**WRITTEN TASK**
Please state the address of the five-story NICON London office, as given in the NICON Insurance text.

**SOURCE TEXT**

start

With fake building document deposited in bank for the acquisition, Jimoh appointed the Managing Director, Mr.Emmanuel Jegede, who signed the purchase agreement and before payment could be made to Federal Government, he travelled to London with Jegede, The EX-MD and EX-Company Secretary of NICON Insurance Plc, and clean the account of NICON in London, thereby recovering nine times the value of the company. To cover this fraud, Jimoh sacked all the NICON staff in the five story London office, located at 21 Worship Street, London, EC2A 2BH. When the auditor representing the Federal Government 30% shareholding started shouting internally in Nigeria, on the looting of Nicon Insurance Plc, Jimoh, invited him for a meeting and on his way back to his house, he was assassinated. Having assassinated the internal auditor, the following people namely: Mr. Emmanuel Akinmolu Jegede, the MD- Nicon Insurance Plc, pledged his 100% loyalty, Ms Prisca Soares the Ex-MD/CEO of Nicon Insurance and the Ex-company secretary ran away from Jimoh for safety reasons. Dear President Buhari, let these people be interrogated under oath on this deal, with your assurance that they will not be assassinated by Jimoh.

end

**INFORMATION PROVIDED**
start

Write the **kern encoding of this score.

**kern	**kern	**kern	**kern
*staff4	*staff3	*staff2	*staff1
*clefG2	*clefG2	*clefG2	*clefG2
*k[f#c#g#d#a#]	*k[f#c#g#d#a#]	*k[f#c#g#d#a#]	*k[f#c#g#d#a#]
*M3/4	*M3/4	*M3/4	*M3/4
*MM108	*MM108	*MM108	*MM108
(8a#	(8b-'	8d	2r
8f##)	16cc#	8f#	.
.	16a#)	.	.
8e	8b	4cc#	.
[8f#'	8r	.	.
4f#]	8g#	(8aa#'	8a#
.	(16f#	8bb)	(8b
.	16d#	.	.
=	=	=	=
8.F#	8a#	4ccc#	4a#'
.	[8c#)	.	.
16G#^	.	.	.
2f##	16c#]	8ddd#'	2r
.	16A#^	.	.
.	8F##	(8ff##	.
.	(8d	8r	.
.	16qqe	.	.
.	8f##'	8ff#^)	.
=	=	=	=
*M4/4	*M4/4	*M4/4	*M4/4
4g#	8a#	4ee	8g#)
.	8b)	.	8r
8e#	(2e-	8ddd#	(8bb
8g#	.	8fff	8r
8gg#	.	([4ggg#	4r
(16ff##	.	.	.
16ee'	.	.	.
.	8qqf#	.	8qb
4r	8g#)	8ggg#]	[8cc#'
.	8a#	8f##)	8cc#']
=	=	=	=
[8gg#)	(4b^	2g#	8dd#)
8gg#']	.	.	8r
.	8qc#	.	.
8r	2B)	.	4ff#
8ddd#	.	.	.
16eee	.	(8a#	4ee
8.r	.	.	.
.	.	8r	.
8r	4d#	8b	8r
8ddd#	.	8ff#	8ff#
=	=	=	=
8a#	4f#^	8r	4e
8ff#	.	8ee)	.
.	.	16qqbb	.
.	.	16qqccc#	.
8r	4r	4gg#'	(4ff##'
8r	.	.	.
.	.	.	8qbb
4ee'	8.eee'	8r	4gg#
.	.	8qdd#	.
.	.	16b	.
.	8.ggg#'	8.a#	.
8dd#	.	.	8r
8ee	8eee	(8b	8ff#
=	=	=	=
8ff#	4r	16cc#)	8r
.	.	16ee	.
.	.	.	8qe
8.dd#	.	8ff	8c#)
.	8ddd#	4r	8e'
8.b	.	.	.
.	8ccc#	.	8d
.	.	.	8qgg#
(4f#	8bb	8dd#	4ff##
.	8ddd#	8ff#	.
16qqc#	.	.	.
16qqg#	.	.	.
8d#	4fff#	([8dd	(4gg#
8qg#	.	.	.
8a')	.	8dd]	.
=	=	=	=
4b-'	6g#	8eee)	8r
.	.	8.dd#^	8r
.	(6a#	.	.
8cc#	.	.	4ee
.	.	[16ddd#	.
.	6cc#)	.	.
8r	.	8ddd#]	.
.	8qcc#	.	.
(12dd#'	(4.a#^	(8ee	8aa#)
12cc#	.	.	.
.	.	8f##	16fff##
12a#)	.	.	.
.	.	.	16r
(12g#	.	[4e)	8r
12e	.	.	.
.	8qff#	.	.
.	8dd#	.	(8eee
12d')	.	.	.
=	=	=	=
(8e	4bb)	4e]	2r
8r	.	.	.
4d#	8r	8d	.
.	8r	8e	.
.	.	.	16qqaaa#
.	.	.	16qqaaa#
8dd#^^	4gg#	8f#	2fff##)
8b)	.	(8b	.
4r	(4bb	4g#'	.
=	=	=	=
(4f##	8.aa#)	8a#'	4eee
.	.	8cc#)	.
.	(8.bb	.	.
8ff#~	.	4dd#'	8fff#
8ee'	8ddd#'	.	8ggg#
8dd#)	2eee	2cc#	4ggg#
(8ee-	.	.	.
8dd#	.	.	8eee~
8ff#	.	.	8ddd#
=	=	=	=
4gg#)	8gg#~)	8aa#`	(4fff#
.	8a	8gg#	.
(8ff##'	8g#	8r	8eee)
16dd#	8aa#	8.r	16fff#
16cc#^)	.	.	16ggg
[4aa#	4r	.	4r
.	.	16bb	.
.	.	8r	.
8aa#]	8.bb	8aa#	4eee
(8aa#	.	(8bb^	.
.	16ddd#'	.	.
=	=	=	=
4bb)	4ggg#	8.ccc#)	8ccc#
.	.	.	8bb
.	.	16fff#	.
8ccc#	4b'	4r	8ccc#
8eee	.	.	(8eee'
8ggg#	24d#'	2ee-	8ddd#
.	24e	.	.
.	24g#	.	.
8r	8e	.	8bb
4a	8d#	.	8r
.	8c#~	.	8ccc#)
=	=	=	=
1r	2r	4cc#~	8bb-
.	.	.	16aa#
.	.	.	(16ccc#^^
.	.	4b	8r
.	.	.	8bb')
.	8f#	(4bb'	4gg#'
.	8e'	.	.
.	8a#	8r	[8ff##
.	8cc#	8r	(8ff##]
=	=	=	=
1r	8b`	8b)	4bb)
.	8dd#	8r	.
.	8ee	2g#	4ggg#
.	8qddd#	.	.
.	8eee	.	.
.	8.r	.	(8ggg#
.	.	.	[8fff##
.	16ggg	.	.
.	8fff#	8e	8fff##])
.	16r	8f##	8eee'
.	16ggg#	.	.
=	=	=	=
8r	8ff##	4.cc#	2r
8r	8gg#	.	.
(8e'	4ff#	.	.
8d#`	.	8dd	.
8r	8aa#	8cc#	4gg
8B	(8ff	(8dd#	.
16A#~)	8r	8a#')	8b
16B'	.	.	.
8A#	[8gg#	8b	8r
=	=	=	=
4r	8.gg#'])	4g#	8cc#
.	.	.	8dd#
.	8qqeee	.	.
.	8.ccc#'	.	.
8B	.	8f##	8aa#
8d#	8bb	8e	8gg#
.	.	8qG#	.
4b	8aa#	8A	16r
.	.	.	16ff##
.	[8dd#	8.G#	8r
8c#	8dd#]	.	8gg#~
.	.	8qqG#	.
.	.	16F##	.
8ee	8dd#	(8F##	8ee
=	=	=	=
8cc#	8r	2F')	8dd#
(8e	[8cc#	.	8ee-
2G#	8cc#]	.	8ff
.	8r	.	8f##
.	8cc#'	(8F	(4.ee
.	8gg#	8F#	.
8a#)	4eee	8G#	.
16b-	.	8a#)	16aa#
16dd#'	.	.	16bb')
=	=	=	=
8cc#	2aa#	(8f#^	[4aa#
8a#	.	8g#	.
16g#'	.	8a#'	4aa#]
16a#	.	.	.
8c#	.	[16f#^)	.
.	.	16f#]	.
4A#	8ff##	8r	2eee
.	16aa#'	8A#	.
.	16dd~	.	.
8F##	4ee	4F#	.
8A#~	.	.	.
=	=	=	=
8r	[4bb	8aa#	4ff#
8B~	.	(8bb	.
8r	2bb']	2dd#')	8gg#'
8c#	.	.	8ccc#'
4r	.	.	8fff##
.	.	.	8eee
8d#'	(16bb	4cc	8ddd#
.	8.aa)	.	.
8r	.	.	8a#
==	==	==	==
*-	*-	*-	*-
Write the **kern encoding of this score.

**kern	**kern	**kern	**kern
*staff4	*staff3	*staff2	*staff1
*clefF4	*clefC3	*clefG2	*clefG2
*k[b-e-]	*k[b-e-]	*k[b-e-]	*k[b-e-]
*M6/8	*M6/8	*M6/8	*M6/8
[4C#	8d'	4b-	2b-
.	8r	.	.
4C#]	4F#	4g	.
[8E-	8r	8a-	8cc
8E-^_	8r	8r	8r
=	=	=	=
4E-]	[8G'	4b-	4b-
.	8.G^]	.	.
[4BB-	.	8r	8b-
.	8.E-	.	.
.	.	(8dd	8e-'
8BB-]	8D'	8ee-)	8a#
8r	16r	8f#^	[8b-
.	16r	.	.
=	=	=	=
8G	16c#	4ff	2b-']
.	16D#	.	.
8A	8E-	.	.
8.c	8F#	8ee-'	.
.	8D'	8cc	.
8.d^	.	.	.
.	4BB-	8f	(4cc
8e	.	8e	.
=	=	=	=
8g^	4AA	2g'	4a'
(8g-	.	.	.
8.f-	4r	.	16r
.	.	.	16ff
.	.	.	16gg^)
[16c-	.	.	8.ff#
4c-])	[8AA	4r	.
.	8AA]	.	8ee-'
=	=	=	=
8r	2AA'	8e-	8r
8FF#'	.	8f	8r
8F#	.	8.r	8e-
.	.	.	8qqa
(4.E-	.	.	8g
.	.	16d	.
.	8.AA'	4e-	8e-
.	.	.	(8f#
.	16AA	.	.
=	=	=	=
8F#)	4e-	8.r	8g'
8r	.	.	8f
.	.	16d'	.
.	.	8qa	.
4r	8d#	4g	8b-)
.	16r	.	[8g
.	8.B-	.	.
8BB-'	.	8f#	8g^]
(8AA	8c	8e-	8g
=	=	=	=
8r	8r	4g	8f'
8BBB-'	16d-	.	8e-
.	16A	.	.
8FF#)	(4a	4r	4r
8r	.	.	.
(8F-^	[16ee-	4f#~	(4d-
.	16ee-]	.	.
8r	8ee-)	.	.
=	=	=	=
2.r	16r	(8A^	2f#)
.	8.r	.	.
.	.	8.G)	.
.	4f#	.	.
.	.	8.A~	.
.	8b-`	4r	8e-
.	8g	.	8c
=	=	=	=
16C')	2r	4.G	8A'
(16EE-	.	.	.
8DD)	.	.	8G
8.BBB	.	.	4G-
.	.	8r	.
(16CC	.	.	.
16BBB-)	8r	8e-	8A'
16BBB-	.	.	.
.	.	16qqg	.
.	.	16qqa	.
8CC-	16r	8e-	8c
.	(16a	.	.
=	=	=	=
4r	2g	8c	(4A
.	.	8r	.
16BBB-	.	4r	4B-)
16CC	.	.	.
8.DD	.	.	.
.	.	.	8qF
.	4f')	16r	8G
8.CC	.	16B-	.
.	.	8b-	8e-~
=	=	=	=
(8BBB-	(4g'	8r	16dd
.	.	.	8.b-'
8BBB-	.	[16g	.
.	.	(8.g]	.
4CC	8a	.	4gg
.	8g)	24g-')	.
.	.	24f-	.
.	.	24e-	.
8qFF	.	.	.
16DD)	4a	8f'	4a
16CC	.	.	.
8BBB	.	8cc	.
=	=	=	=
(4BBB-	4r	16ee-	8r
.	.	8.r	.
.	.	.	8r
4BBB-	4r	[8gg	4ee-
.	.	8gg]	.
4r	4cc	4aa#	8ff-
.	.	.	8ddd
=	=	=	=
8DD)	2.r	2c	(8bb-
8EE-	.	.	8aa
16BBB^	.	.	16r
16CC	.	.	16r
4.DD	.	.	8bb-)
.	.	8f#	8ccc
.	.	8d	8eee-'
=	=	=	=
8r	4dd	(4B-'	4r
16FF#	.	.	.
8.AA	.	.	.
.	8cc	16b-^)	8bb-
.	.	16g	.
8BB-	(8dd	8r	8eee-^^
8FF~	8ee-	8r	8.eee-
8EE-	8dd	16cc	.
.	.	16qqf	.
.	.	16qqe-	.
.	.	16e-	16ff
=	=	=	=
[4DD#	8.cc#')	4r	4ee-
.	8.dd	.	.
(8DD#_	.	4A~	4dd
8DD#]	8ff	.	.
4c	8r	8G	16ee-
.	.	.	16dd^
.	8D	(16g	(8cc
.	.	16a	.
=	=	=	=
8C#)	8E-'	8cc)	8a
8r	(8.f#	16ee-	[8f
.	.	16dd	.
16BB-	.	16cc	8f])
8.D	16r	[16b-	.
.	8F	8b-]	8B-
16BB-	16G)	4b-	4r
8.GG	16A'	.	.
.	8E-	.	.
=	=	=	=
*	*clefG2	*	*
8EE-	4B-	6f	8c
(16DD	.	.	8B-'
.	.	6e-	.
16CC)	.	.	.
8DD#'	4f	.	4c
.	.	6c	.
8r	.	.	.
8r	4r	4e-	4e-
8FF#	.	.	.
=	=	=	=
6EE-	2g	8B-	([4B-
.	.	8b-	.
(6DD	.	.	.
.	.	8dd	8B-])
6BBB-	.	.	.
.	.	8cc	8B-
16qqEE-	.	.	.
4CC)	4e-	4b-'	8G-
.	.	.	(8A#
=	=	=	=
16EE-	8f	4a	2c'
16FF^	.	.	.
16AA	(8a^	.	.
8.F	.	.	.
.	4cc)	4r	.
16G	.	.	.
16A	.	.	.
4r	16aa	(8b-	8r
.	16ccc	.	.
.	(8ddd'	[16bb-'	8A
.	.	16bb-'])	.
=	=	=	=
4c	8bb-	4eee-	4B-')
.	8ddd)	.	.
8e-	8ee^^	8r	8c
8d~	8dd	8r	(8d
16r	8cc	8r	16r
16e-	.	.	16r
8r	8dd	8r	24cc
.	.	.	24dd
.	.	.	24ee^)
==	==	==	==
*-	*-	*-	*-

end

**REPLY**
21 Worship Street, London, EC2A 2BH